Pardon the dreadful pun in the title, it refers to the latest round of funding from Eurimages.

I have noted before that of the eight feature film projects supported by Eurimages over the last two and a half years that involve an Irish co-producer only one of them is directed (and written) by an Irish director.

We now have two further decisions from Eurimages concerning projects with Irish participation, involving substantial amounts of public money, and neither is being led by Irish talent. The total Eurimages contribution to these ten projects is about €4.2m, not including the €650,000 awarded to La Mula which Ireland boarded after the Eurimages decision.

The two latest projects are -

A Royal Affair/Caroline Mathildes AR
By Nikolaj Arcel (Denmark)
Feature Film
Awarded: €600 000
Co-producers:
ZENTROPA ENTERTAINMENTS 25 Aps (DK)
TROLLHÄTTAN FILM AB (SE)
SIA FILM ANGELS (LV)
SUBOTICA LIMITED (IE)

This Must Be the Place
By Paolo Sorrentino (Italy)
Feature Film
Awarded: €600 000
Co-producers:
INDIGO FILM Srl / LUCKY RED Srl (PRODUCTION) (IT)
ARP S.a.s (FR)
ELEMENT PICTURES Ltd (PRODUCTION) (IE)

This Must Be the Place is also written by Sorrentino and has an offer of €500,000 from the Irish Film Board. A Royal Affair is written by Arcel and R. Heisterberg and received a provisional offer of commitment for an unspecified amount from the IFB in the same funding round as the Sorrentino project, 23 April 2010 (the third of only three rounds published so far in 2010).

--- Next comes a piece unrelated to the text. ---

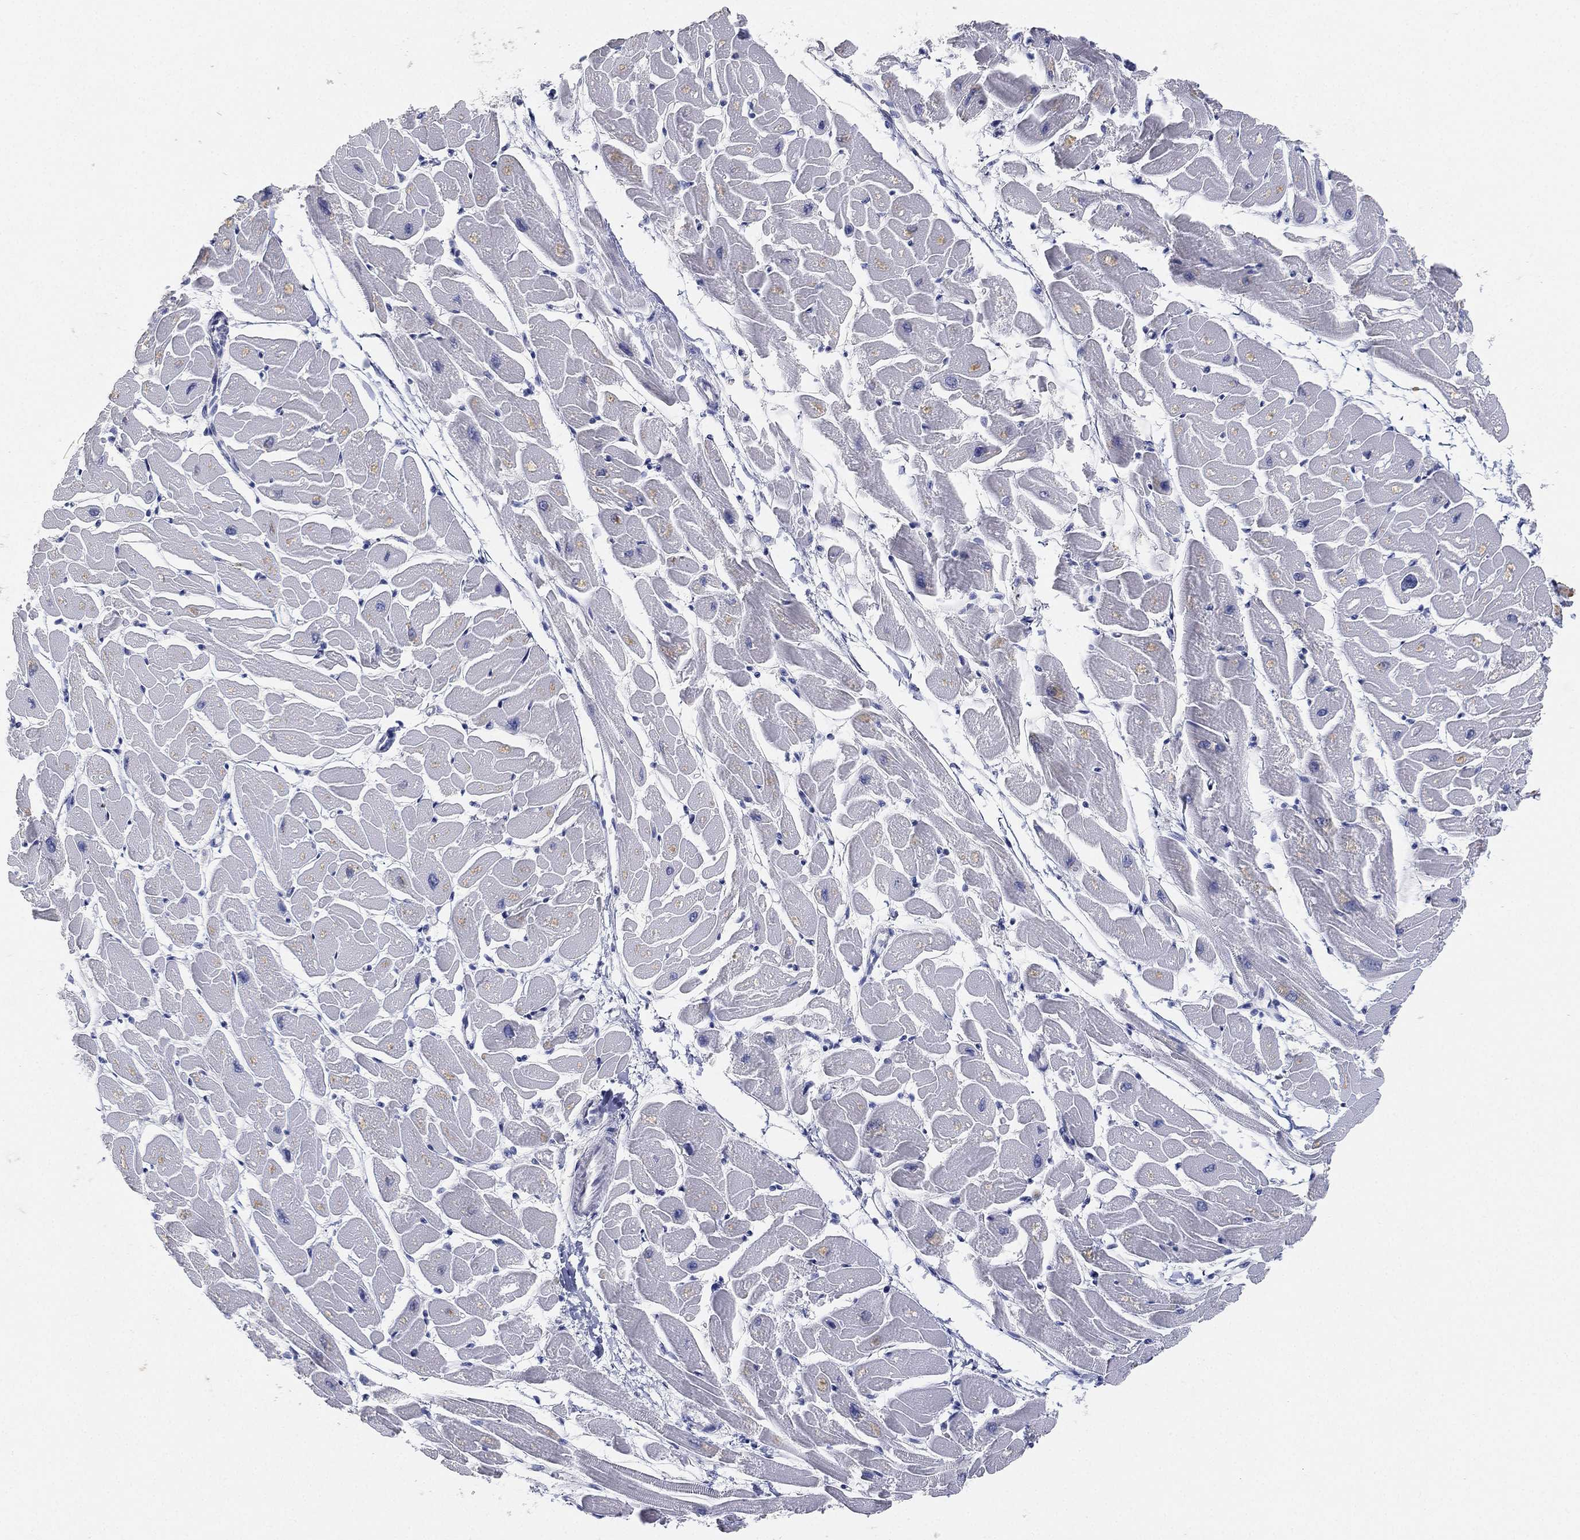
{"staining": {"intensity": "negative", "quantity": "none", "location": "none"}, "tissue": "heart muscle", "cell_type": "Cardiomyocytes", "image_type": "normal", "snomed": [{"axis": "morphology", "description": "Normal tissue, NOS"}, {"axis": "topography", "description": "Heart"}], "caption": "Protein analysis of unremarkable heart muscle shows no significant positivity in cardiomyocytes.", "gene": "FAM187B", "patient": {"sex": "male", "age": 57}}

Presumably IFB funding is being made available to both projects because either some (or all) of each film is being shot in Ireland, some crew are being hired here, or because the post-production is taking place here. Doubtless the projects will also apply for Section 481 funding.

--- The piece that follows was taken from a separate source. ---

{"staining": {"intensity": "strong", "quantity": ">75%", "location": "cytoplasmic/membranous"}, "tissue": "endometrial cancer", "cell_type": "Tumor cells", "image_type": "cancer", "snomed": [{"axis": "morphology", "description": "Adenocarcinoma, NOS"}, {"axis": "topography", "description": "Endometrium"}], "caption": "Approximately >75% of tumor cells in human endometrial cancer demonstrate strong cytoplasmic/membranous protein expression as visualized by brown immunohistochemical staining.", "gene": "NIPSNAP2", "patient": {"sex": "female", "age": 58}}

That said, A Royal Affair has public funding from Riga City Council on the basis that the film will be shot in the Latvian capital. The Sorrentino project will shoot in Dublin and Wicklow for three weeks in August before relocating to the US for seven weeks. The film follows Sean Penn's character, an aged rocker, who hopes to reconcile with his dying father but has left it too late.

If one were to add up the amount of public funding going into the ten 'Irish' Eurimages projects - Eurimages + IFB + Section 481 - you would be forgiven for thinking that the 'service' side of film production was aggregating far more of this public money than Irish directing and writing talent and indigenously developed projects.